TEXT BLOCK ▸
^^^^^^^^
Current sentencing practices

  1. In Harrison,[26] this Court examined current sentencing practices for the offence of negligently causing serious injury, particularly in the context of the driving of a motor vehicle.  In the hierarchy of driving offences, negligently causing serious injury by driving has been held to sit above dangerous driving causing serious injury and below dangerous driving causing death.[27]

    [26][2015] VSCA 349 (‘Harrison’).

    [27]See Gorladenchearau v The Queen (2011) 34 VR 149, 153 [13] (‘Gorladenchearau’);  Harrison [2015] VSCA 349 [2].

  1. The maximum penalty for dangerous driving causing death is, as we have said, 10 years’ imprisonment.  It was increased from five years’ imprisonment in 2008 as was the maximum penalty for negligently causing serious injury.  So far as the offences of dangerous driving causing death and negligently causing serious injury in a case involving driving are concerned, plainly death is a more serious consequence than serious injury.  However, the conduct of an offender that might be held to be capable of constituting negligence in negligently causing serious injury may be, and often is, more serious than the conduct relied upon to support the element of dangerous driving.  Parliament’s enactment of the same maximum penalty for each offence suggests that in many circumstances, the conduct under either offence may properly be regarded as of similar seriousness.

  1. The Sentencing Advisory Council’s publication ‘Major Driving Offences Current Sentencing Practices’ published in June 2015 shows that current sentencing practices for the offences of dangerous driving causing death and negligently


    causing serious injury (in a driving context) are very similar.[28]  In Harrison, this Court concluded that, for the offence of negligently causing serious injury by driving, current sentencing for those offences at the upper end of seriousness was inadequate and needed to be uplifted.  Further, as the Court said in Harrison, such a change would have a flow on effect on sentencing for mid-range and low-range instances of negligently causing serious injury by driving. 

    [28]For example, the median total effective sentence of imprisonment for offending involving the offence of dangerous driving causing death is 3 years and 3 months, whereas it is 3 years, 1 month and 15 days for offending involving negligently causing serious injury (where driving related).
^^^^^^^^
DATA ROWS ▸
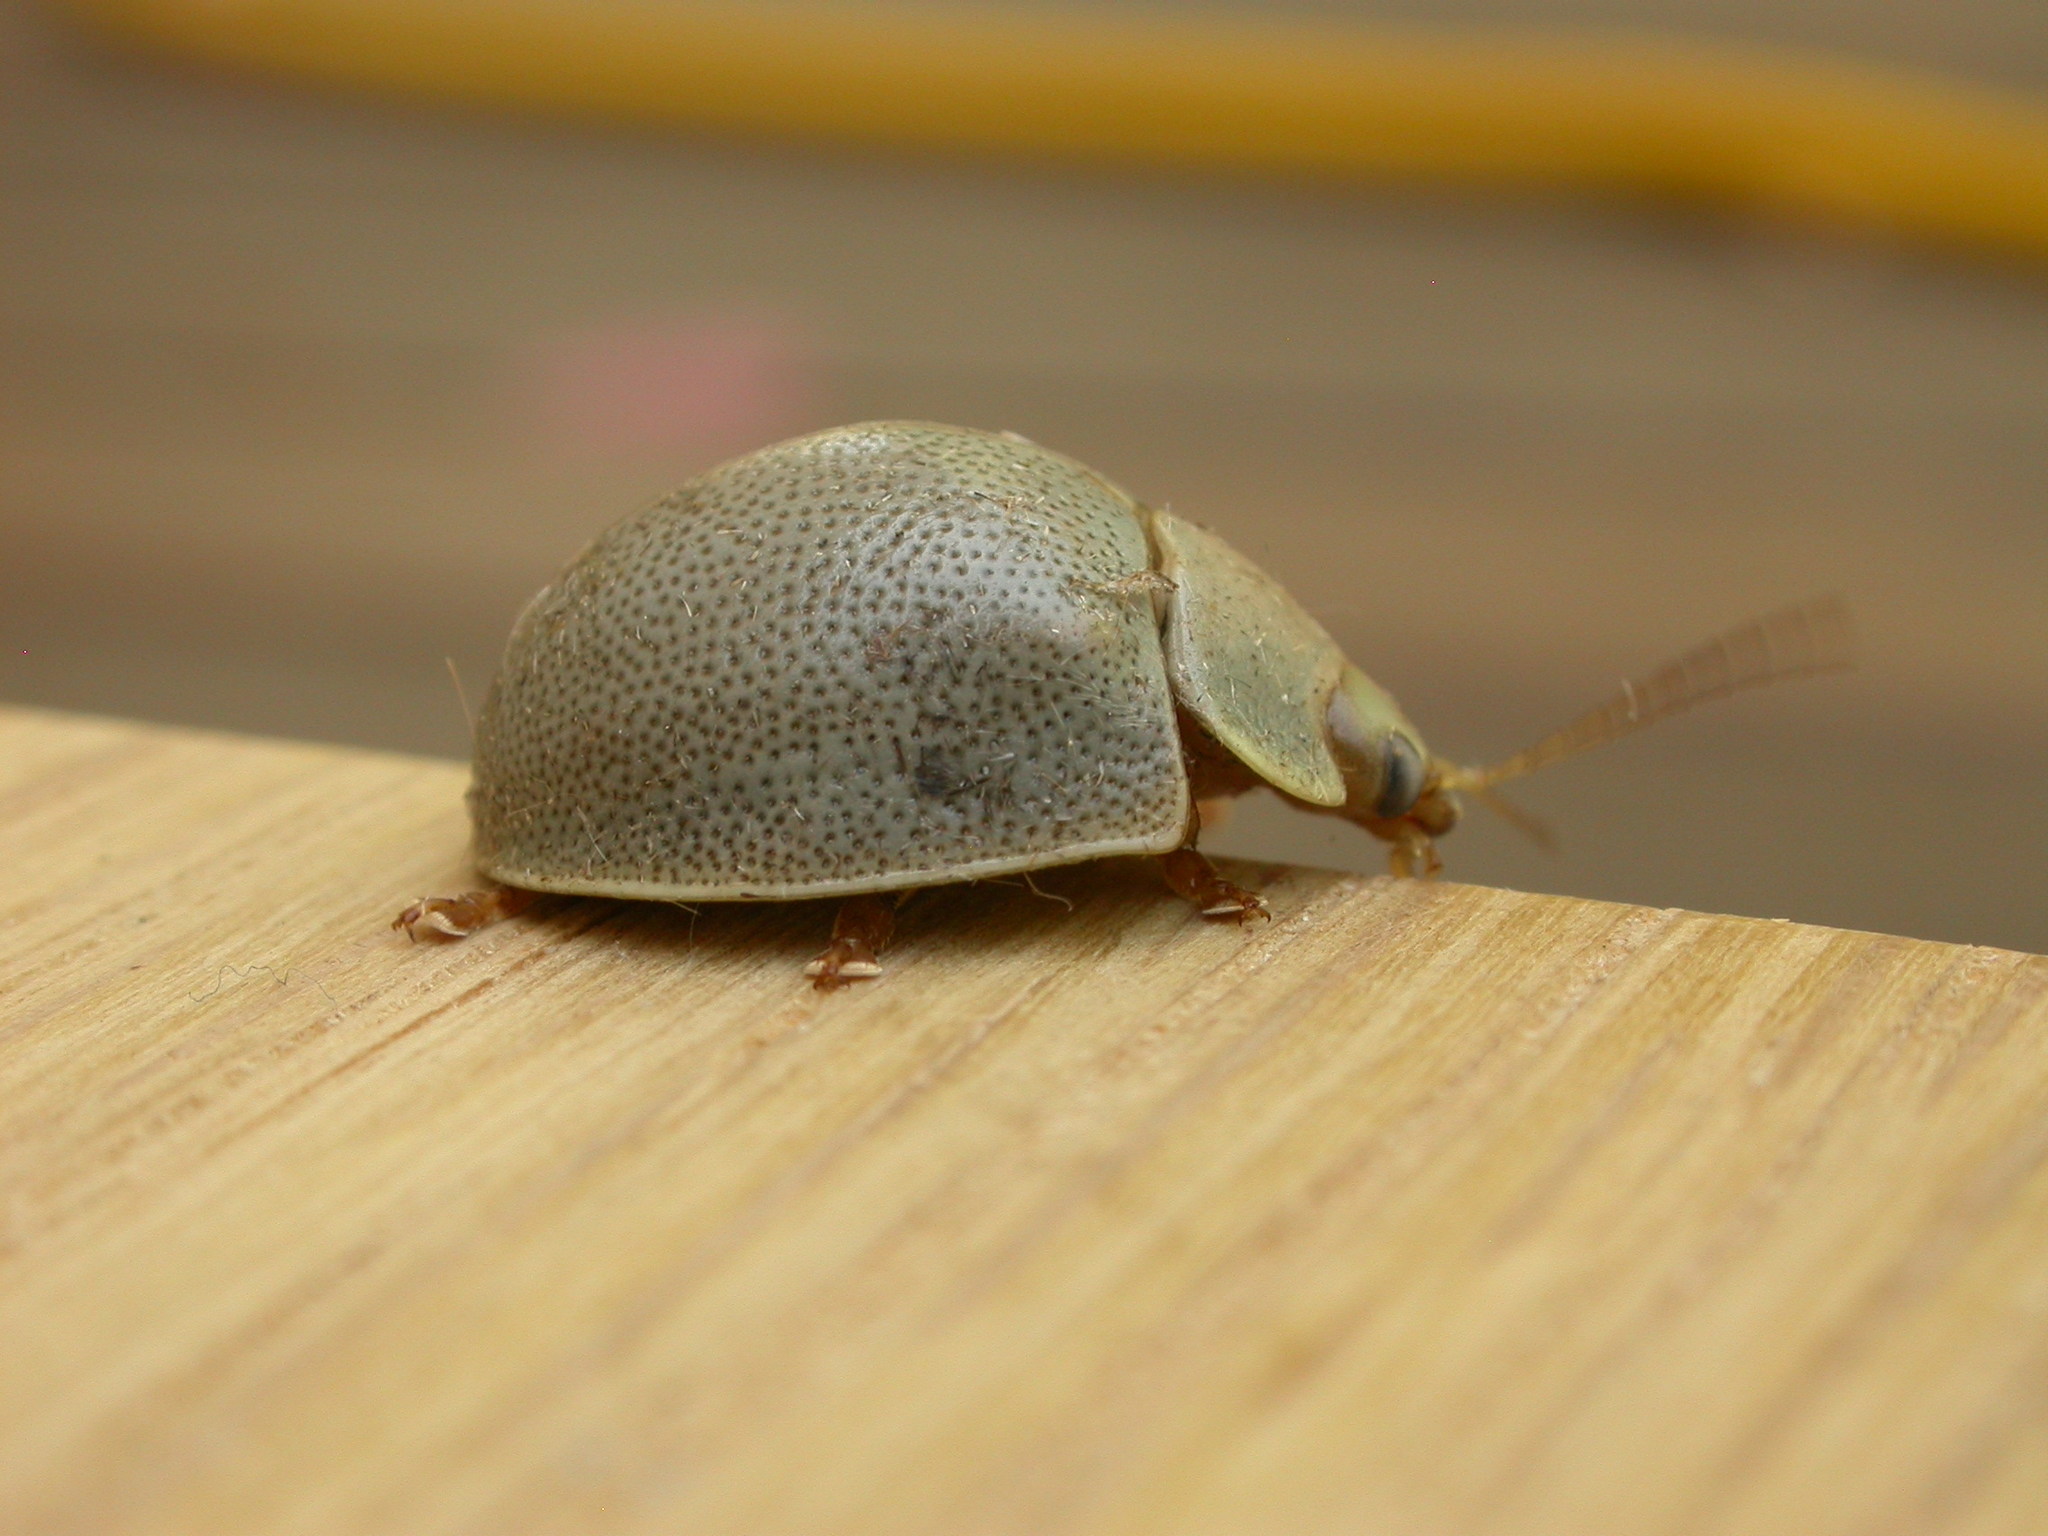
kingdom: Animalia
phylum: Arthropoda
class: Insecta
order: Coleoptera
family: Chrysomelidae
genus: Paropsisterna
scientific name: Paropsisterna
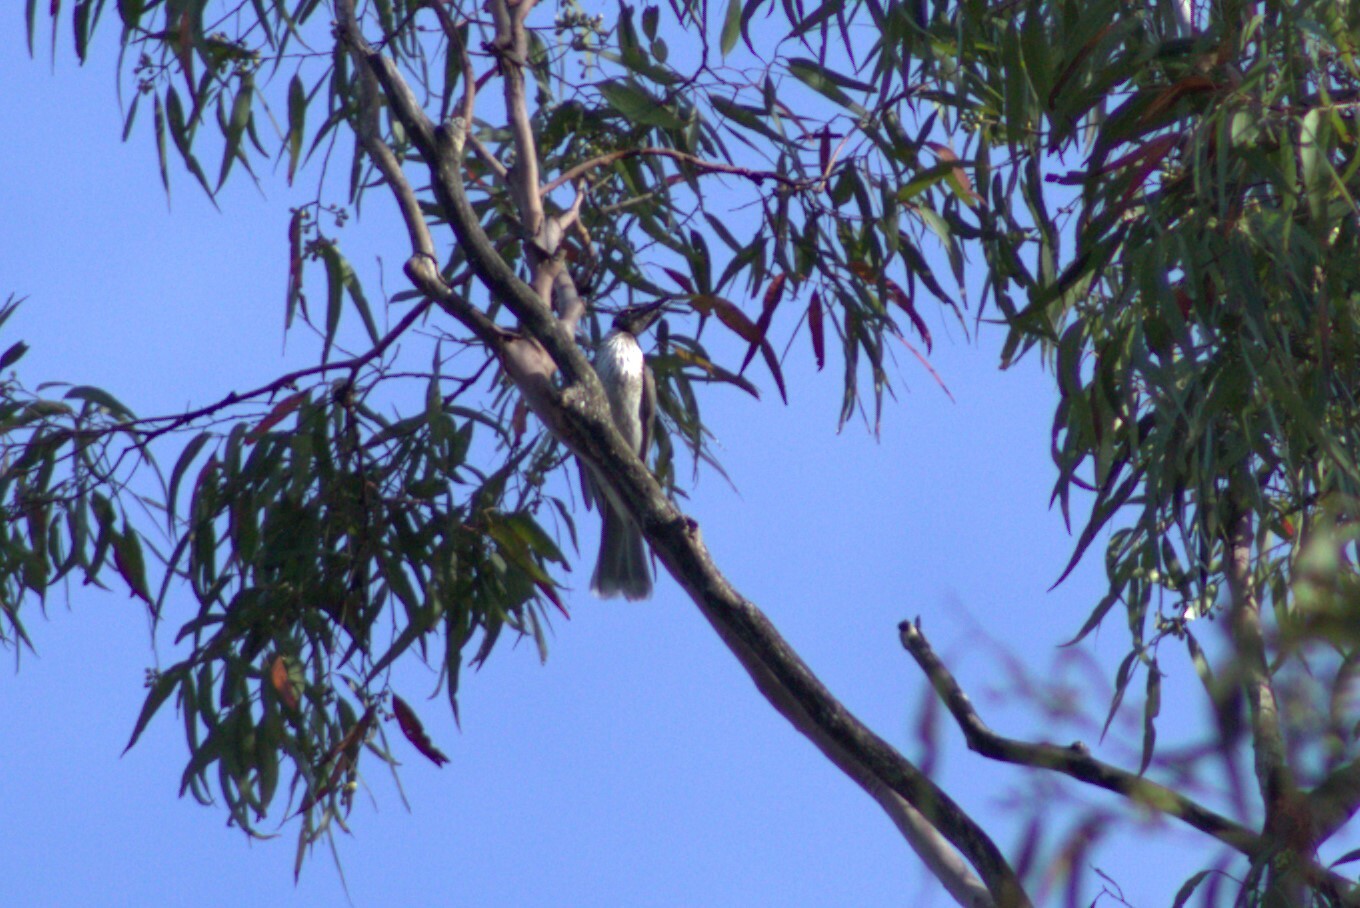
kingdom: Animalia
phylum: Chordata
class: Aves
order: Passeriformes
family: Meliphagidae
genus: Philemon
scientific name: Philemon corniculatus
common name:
^^^^^^^^
TASK DETAILS ▸
In the passage on current sentencing practices, in what year was the maximum penalty for dangerous driving causing death raised from five years' imprisonment?

SOLUTION TO THIS EXERCISE ▸
2008